Items stored from a collection
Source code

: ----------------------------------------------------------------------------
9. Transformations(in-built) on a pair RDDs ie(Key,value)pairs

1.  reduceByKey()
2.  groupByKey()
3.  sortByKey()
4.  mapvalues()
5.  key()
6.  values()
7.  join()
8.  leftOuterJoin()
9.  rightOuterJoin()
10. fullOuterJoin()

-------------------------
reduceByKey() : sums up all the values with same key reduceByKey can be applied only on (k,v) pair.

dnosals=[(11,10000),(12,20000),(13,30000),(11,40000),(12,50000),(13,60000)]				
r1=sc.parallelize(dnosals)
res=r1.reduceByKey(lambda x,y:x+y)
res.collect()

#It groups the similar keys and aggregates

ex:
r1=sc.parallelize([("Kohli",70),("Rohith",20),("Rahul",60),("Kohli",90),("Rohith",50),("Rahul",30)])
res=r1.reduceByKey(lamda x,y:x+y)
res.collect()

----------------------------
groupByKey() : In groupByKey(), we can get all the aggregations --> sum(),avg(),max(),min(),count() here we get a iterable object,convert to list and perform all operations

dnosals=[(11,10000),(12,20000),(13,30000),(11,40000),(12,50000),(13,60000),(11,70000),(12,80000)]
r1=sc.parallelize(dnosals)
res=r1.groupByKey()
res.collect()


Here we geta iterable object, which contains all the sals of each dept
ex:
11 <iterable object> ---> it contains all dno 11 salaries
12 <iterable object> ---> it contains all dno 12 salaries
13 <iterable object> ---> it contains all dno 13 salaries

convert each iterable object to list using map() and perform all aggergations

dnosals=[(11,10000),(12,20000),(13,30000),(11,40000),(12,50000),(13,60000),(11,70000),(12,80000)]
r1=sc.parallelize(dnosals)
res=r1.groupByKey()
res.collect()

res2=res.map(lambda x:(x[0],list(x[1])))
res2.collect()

_Directions_
Quote all of the items above in full, without changing anything.

_Answer section_
Source code

: ----------------------------------------------------------------------------
9. Transformations(in-built) on a pair RDDs ie(Key,value)pairs

1.  reduceByKey()
2.  groupByKey()
3.  sortByKey()
4.  mapvalues()
5.  key()
6.  values()
7.  join()
8.  leftOuterJoin()
9.  rightOuterJoin()
10. fullOuterJoin()

-------------------------
reduceByKey() : sums up all the values with same key reduceByKey can be applied only on (k,v) pair.

dnosals=[(11,10000),(12,20000),(13,30000),(11,40000),(12,50000),(13,60000)]				
r1=sc.parallelize(dnosals)
res=r1.reduceByKey(lambda x,y:x+y)
res.collect()

#It groups the similar keys and aggregates

ex:
r1=sc.parallelize([("Kohli",70),("Rohith",20),("Rahul",60),("Kohli",90),("Rohith",50),("Rahul",30)])
res=r1.reduceByKey(lamda x,y:x+y)
res.collect()

----------------------------
groupByKey() : In groupByKey(), we can get all the aggregations --> sum(),avg(),max(),min(),count() here we get a iterable object,convert to list and perform all operations

dnosals=[(11,10000),(12,20000),(13,30000),(11,40000),(12,50000),(13,60000),(11,70000),(12,80000)]
r1=sc.parallelize(dnosals)
res=r1.groupByKey()
res.collect()


Here we geta iterable object, which contains all the sals of each dept
ex:
11 <iterable object> ---> it contains all dno 11 salaries
12 <iterable object> ---> it contains all dno 12 salaries
13 <iterable object> ---> it contains all dno 13 salaries

convert each iterable object to list using map() and perform all aggergations

dnosals=[(11,10000),(12,20000),(13,30000),(11,40000),(12,50000),(13,60000),(11,70000),(12,80000)]
r1=sc.parallelize(dnosals)
res=r1.groupByKey()
res.collect()

res2=res.map(lambda x:(x[0],list(x[1])))
res2.collect()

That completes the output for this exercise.